"""

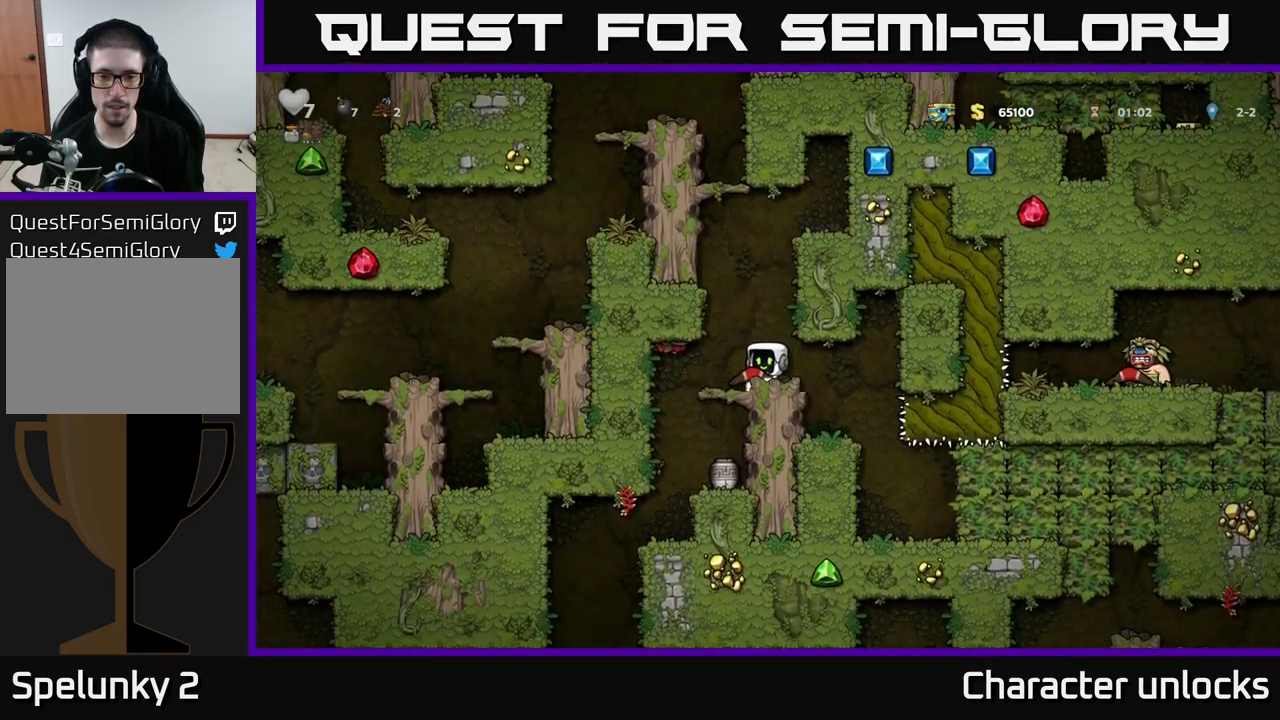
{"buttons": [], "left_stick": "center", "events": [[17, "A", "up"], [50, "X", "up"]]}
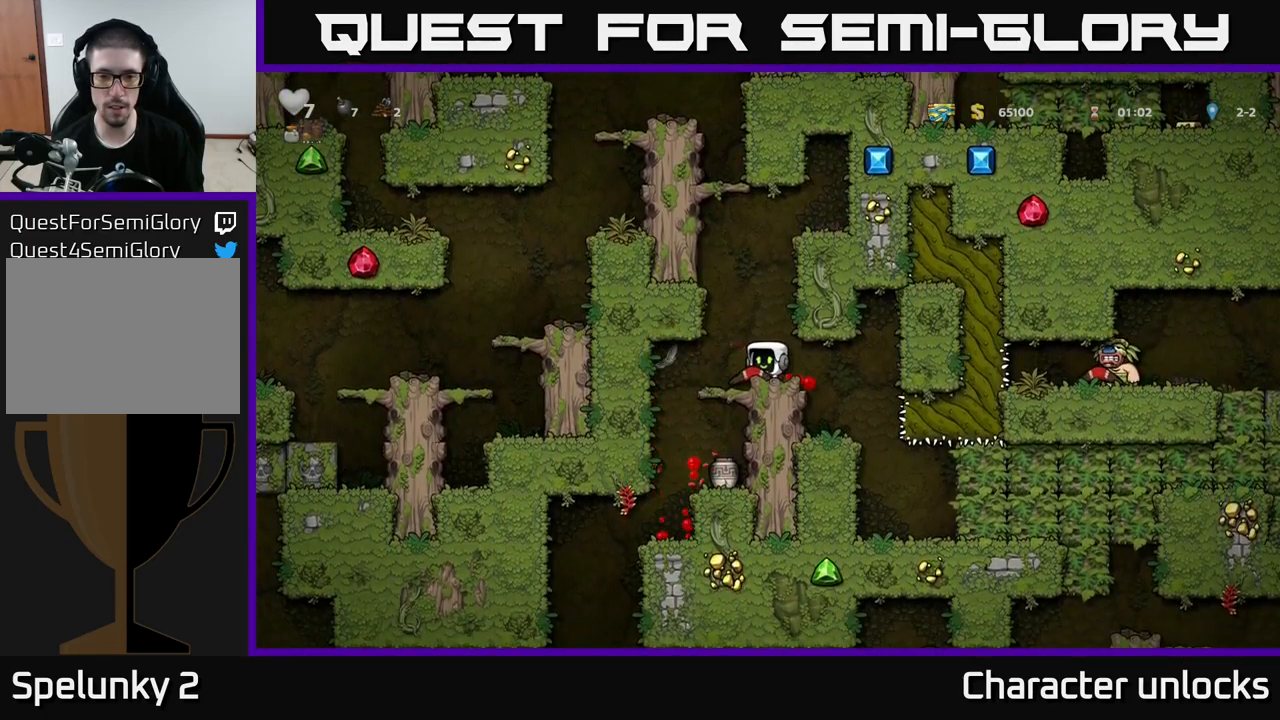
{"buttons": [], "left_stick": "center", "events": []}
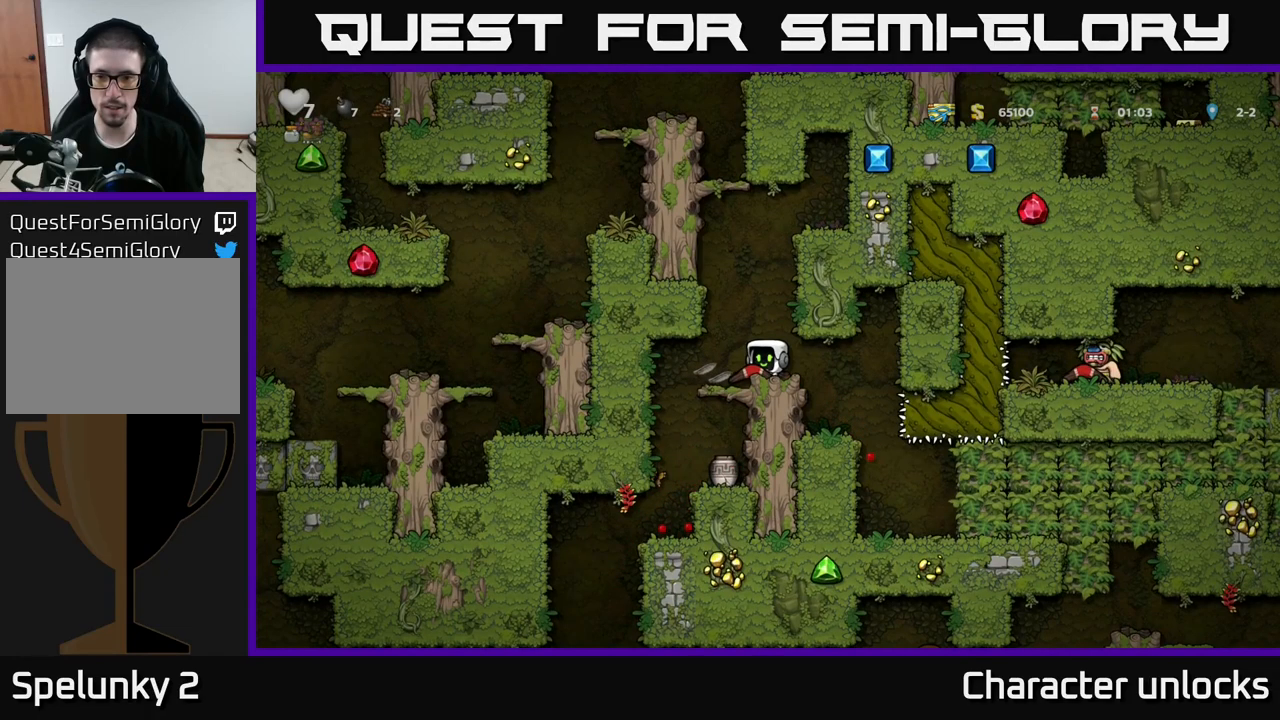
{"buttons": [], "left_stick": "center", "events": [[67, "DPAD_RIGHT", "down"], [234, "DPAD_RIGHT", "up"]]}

"""
"""

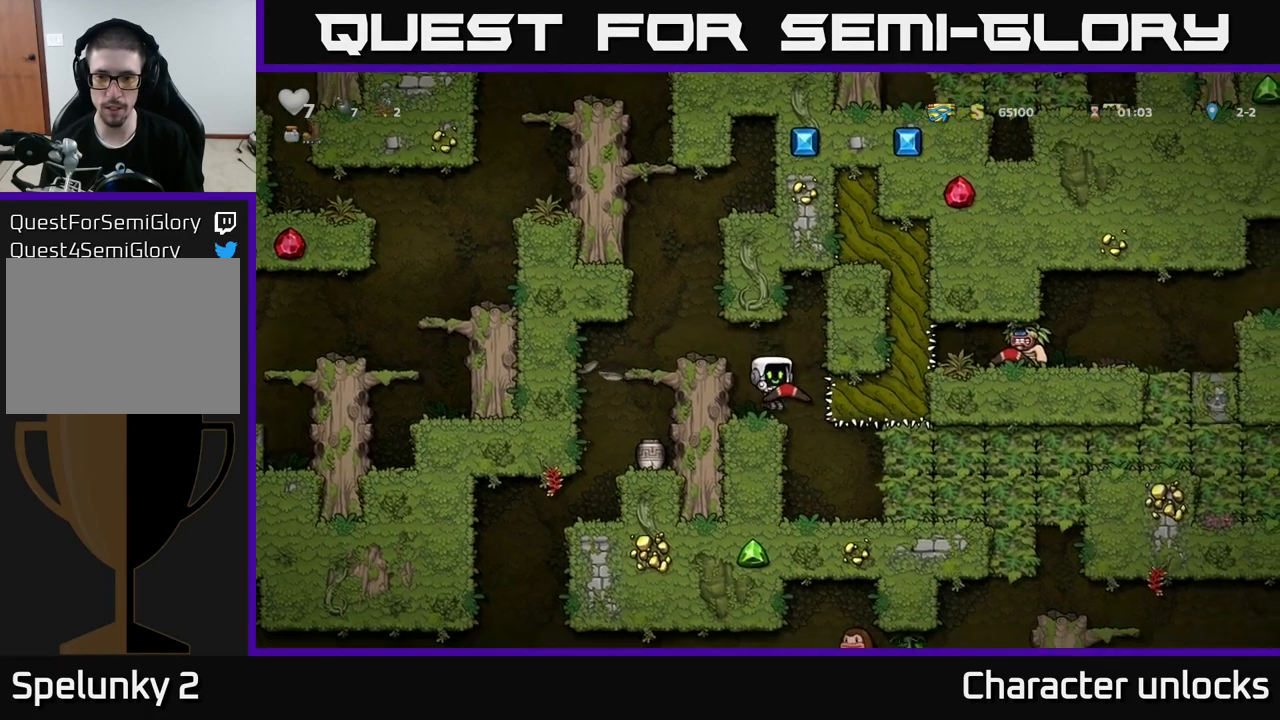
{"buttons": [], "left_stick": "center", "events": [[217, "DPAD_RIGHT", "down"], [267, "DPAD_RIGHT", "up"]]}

"""
"""

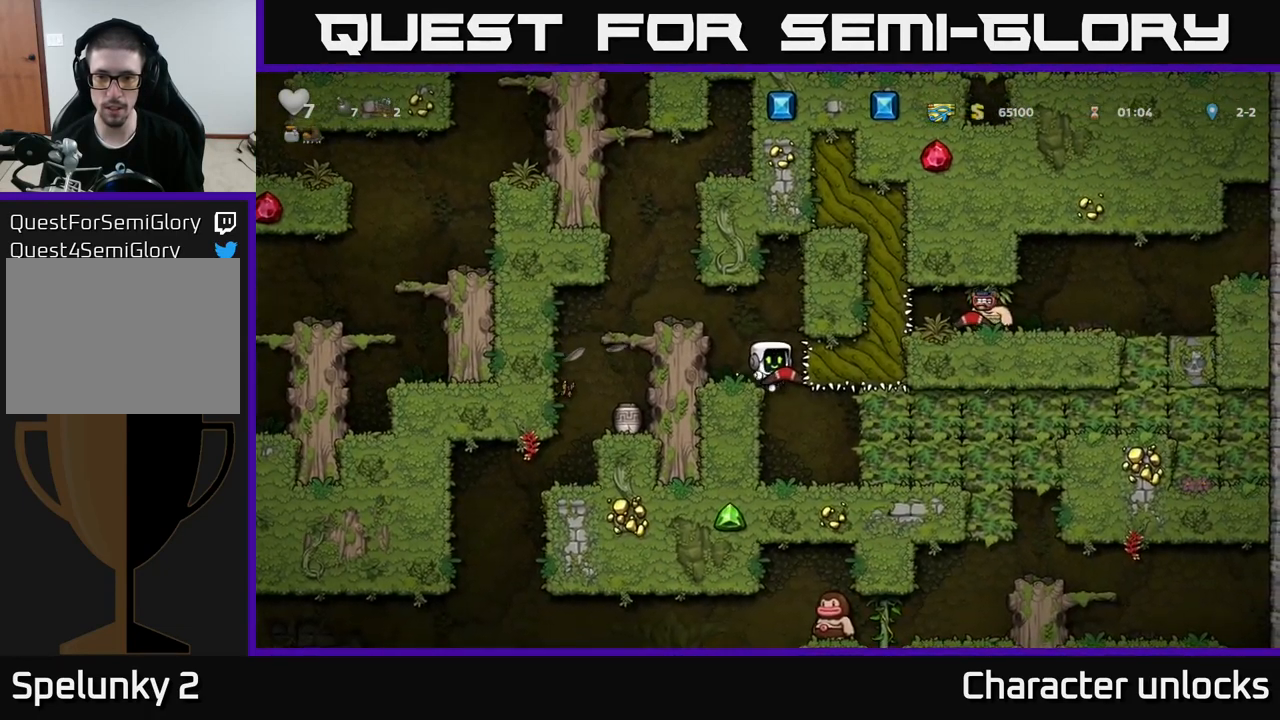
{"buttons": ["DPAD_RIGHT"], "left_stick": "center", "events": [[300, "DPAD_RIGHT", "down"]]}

"""

**REQUIREMENT**
Pick out the lines above that hold the string "down" and show them.

**YOUR RESPONSE**
{"buttons": [], "left_stick": "center", "events": [[67, "DPAD_RIGHT", "down"], [234, "DPAD_RIGHT", "up"]]}
{"buttons": [], "left_stick": "center", "events": [[217, "DPAD_RIGHT", "down"], [267, "DPAD_RIGHT", "up"]]}
{"buttons": ["DPAD_RIGHT"], "left_stick": "center", "events": [[300, "DPAD_RIGHT", "down"]]}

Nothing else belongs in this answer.